» **What the task asks**: Whatever follows the line containing "Finaliste de la Coupe" in the listing below should be printed exactly, along with that line itself.

--- START ---

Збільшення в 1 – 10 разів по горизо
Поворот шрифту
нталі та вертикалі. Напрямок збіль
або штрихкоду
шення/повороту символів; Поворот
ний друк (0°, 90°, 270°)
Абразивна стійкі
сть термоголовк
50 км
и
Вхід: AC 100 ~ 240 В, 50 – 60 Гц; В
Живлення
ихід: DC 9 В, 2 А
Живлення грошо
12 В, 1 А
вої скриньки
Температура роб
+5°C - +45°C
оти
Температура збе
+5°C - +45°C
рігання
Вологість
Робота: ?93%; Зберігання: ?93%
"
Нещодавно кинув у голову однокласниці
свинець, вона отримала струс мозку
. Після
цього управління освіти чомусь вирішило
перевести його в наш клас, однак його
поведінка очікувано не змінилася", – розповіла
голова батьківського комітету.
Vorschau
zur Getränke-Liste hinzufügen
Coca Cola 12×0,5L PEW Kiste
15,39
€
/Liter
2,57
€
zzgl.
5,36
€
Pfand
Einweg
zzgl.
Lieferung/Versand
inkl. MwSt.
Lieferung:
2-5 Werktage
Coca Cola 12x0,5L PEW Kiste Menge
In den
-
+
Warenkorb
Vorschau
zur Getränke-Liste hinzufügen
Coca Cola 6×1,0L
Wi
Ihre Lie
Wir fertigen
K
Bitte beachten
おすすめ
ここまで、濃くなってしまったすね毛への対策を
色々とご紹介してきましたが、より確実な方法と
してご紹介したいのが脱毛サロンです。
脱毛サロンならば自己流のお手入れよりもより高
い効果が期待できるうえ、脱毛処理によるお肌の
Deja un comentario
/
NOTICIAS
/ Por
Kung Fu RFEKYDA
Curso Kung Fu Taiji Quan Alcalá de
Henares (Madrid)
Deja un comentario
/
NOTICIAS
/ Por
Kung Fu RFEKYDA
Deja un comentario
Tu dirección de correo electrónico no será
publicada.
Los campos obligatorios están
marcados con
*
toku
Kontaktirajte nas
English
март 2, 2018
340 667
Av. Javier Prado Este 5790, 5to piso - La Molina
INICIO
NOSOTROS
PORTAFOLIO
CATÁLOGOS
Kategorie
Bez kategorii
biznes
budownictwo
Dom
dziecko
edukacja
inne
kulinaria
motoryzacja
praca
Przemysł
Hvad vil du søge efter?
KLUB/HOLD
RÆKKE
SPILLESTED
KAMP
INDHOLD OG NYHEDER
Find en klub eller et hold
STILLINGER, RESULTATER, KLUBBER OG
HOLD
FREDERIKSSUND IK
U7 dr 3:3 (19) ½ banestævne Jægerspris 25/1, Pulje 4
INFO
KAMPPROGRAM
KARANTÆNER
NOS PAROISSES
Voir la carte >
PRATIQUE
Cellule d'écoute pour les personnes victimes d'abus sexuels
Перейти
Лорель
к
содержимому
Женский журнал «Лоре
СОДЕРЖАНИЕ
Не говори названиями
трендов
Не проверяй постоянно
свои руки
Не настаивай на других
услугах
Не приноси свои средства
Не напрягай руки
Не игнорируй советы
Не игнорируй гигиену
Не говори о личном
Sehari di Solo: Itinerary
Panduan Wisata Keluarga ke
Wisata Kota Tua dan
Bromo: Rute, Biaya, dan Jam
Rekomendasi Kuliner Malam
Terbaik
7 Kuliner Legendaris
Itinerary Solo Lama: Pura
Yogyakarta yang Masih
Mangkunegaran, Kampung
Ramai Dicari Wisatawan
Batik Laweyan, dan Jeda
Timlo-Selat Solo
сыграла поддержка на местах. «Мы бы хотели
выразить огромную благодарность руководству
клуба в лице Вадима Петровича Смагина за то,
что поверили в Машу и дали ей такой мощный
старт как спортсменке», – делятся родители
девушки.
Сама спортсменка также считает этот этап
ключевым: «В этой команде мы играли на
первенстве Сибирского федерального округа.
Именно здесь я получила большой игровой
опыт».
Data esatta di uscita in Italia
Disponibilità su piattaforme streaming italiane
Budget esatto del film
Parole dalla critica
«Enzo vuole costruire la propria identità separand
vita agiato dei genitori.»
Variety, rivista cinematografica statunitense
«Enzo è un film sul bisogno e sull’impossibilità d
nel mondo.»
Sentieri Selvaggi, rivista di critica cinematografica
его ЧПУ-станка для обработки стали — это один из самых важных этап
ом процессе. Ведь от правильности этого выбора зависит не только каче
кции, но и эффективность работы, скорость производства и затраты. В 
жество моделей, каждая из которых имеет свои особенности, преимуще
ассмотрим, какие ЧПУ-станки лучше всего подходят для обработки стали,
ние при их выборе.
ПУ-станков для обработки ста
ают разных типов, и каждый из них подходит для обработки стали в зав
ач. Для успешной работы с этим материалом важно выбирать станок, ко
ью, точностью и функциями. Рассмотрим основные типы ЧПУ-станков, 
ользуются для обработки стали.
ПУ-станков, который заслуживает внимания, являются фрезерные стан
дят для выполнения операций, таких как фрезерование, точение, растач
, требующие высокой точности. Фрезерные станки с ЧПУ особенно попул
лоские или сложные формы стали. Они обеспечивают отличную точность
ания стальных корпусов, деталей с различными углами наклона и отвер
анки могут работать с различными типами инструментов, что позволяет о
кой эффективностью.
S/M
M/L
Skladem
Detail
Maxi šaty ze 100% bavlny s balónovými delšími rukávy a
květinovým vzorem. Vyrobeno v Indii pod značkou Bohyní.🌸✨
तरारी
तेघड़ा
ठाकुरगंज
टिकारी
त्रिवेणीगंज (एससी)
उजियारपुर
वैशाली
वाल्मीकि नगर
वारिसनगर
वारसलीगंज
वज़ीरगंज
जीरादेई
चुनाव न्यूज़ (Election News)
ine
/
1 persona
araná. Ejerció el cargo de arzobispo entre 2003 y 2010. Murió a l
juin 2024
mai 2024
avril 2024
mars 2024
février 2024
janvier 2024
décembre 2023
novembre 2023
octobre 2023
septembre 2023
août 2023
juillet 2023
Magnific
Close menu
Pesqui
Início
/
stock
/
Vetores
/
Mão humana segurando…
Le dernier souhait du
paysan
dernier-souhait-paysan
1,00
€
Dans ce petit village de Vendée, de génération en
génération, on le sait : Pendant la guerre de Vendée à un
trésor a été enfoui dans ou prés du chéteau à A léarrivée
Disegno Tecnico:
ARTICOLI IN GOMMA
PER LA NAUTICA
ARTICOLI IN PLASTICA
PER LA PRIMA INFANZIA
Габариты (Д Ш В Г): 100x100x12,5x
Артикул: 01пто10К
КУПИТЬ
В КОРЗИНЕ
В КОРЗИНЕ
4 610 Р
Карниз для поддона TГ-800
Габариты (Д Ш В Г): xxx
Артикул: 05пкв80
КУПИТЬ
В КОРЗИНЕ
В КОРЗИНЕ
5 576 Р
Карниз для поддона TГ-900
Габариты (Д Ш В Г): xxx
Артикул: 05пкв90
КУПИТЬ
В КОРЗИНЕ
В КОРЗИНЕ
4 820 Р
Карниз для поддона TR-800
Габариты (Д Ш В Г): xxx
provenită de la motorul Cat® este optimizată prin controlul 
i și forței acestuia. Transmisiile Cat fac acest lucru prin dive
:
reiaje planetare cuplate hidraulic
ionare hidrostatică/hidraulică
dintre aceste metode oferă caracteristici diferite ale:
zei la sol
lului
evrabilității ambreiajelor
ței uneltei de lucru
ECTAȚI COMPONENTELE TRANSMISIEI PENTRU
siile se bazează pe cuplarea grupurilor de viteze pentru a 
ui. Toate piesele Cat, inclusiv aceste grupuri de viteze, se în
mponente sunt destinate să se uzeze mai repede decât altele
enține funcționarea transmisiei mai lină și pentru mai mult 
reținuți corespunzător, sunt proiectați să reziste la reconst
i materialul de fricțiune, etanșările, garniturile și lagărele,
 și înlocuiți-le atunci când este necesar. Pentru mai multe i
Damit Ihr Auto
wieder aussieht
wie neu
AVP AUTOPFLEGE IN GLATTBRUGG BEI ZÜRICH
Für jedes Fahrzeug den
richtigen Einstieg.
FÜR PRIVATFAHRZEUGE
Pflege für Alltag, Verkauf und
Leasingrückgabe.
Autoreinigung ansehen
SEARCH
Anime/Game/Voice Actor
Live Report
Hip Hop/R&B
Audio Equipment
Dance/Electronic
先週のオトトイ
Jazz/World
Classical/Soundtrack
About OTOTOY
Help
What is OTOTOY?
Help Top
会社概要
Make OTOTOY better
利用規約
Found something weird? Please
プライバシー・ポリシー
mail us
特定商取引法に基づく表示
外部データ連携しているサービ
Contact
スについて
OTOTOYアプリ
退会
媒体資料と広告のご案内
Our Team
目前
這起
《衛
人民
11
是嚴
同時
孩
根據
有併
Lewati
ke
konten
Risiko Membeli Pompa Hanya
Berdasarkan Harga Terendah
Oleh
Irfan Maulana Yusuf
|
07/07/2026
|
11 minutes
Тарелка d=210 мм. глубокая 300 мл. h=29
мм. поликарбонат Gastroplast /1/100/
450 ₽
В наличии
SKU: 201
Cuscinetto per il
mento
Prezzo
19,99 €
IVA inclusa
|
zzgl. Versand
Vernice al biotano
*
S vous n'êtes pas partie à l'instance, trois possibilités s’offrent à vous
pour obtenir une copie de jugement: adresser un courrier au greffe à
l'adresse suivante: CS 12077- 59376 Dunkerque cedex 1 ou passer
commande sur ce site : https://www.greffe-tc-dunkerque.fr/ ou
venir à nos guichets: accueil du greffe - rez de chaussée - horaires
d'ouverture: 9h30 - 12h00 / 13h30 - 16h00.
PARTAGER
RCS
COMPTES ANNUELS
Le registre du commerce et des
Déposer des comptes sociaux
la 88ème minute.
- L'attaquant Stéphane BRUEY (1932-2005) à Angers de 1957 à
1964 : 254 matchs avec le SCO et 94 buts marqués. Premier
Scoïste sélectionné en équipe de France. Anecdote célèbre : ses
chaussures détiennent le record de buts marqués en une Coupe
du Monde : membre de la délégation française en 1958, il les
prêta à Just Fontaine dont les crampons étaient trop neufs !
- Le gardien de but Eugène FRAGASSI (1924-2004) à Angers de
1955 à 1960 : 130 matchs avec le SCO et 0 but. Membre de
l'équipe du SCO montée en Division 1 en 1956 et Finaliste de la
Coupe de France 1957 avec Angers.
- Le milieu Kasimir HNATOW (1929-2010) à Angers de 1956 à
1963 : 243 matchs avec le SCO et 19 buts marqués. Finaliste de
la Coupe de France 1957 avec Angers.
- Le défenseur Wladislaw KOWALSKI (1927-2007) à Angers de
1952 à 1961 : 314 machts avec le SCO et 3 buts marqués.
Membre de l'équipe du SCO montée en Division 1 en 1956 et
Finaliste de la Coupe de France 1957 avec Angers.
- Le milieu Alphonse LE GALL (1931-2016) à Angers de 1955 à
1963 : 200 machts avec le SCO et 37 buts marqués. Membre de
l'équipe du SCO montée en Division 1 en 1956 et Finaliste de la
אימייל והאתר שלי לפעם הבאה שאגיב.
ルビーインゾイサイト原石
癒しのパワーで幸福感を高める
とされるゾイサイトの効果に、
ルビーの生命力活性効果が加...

--- END ---

» **Response to this exercise**:
Finaliste de la Coupe de France 1957 avec Angers.
- Le milieu Alphonse LE GALL (1931-2016) à Angers de 1955 à
1963 : 200 machts avec le SCO et 37 buts marqués. Membre de
l'équipe du SCO montée en Division 1 en 1956 et Finaliste de la
אימייל והאתר שלי לפעם הבאה שאגיב.
ルビーインゾイサイト原石
癒しのパワーで幸福感を高める
とされるゾイサイトの効果に、
ルビーの生命力活性効果が加...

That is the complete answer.